The Personal Network
On one level, it’s supposed to be about being social. You know, sharing personal moments in your life that used to be reserved for those occasional face-to-face meetings with your friends. It was during those encounters that you might share a bit of gossip or pass along a recommnedation for a good book or movie or share some photos you took of your last vacation.
Now, of course, the world is a lot different. You can share photos of virtually anything instantaneously. You can go online and post a status update or comment on one of your “friends’” status updates, notes or blog posts (pssst. comment on this one).
But…do you really want to share all that you’re sharing with as many people as you’re sharing it with. Forget, for a moment, that advertisers and the “Social Media” itself are collecting data about you. Let’s pretend that you just really want to keep in touch with your college buddy who lives across the country. Or your cousin who you really like but only see at weddings and funerals.
Yet, for some reason your friends and your Twitter followers number in the hundreds, if not thousands. Who are all these people anyway?
Mixing Business With Pleasure
Many people see Social Media as a way to reach people who might buy their product or service. Surely, that’s one of the reasons I started blogging. Sure. I like to write but I also wanted to attract enough people who might click on a link or a graphic. So I started being everyone’s friend and follower.
It’s really kind of amazing how many people will find you if you just put out a few interesting key words or, more importantly, accept their invitation to connect. It doesn’t matter if it’s Facebook, Twitter or LinkedIn. I have had hundreds of people who don’t know me from Adam want to connect. And I let them.
I figured that it might be a mutually beneficial arrangement. Looking back, I’m not sure I made the right decision. I haven’t made my million bucks and, worse, I have all these people who, theoretically, know whatever thoughts I care to share on the Internet (again, I understand online privacy is an illusion).
So. I’m connected with lots and lots of people that I don’t know and, worse, aren’t creating the type of network that would be financially beneficial to any of us.
The Social Media Reset
Here’s where I’m facing a dilemma. Do I hit the reset button and start over from scratch…or not at all? Or do I soldier on with a little bit more discrimination as to whom I connect with in the Social Media space?
Cheryl Phillips of The Daily Blonde fame recently deleted her Twitter account with 24,000+ followers. Surely, there was a golden nugget in there somewhere. Evidently not and evidently it just got to be a bit too much.

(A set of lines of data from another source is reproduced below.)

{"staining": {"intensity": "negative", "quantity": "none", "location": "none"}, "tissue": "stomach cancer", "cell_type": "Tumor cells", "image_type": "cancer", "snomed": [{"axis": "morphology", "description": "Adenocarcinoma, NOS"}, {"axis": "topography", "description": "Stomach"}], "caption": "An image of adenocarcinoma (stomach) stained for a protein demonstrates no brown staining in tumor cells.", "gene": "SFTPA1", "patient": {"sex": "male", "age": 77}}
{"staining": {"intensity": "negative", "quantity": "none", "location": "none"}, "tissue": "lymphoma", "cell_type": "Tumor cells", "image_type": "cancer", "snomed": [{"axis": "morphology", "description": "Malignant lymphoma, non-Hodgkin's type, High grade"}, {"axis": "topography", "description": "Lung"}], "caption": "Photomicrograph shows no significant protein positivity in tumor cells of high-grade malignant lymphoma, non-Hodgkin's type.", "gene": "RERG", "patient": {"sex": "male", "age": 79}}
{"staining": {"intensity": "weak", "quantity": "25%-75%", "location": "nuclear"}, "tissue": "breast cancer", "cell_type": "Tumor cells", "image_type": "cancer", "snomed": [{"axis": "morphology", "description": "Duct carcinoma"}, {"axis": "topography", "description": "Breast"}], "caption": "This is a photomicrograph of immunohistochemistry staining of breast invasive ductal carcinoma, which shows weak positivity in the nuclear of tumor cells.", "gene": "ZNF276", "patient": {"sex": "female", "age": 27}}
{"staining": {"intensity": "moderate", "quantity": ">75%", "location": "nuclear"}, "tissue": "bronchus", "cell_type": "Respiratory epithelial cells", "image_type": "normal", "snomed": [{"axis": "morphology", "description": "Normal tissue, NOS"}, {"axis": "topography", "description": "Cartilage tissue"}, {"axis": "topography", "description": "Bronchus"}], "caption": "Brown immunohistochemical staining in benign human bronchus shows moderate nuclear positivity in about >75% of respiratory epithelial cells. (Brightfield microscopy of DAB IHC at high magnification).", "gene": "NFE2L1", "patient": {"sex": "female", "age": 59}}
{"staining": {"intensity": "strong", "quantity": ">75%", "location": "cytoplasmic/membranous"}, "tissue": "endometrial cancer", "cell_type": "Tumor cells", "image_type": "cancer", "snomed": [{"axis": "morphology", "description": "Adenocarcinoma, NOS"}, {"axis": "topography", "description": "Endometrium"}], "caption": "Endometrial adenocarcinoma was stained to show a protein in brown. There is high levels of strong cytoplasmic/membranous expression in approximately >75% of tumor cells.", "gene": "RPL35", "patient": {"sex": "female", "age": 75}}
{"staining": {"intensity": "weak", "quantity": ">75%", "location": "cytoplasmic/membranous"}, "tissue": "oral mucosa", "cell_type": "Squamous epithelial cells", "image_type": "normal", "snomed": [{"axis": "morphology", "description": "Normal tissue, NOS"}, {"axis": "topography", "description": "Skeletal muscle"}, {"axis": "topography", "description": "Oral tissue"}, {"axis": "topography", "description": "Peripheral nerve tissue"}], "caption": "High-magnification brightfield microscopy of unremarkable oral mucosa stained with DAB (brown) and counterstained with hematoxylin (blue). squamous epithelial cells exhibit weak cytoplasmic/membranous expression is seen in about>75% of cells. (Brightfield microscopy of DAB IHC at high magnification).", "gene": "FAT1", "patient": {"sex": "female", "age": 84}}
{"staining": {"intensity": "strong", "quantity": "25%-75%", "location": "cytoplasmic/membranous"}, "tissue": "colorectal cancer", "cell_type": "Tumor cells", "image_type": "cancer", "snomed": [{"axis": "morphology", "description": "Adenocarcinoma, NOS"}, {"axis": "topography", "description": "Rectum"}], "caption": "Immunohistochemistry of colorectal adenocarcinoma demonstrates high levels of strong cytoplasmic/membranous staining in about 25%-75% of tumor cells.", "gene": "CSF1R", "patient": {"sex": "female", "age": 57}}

To be sure, there are people that I have never met, in person, that I have met through Social Media like Cheryl Phillips that I’ve come to like and enjoy. There are many others. But for every Daily Blonde there are literally hundreds — and, on Twitter, that number is thousands — with whom I have zero engagement and zero involvement. They are just numbers to me. I’m sure I’m just numbers to them.
At some point, do you just stop connecting? Do you delete the account and start over? Do you just go back to phone calls and personal e-mails and the occasional visit on holidays?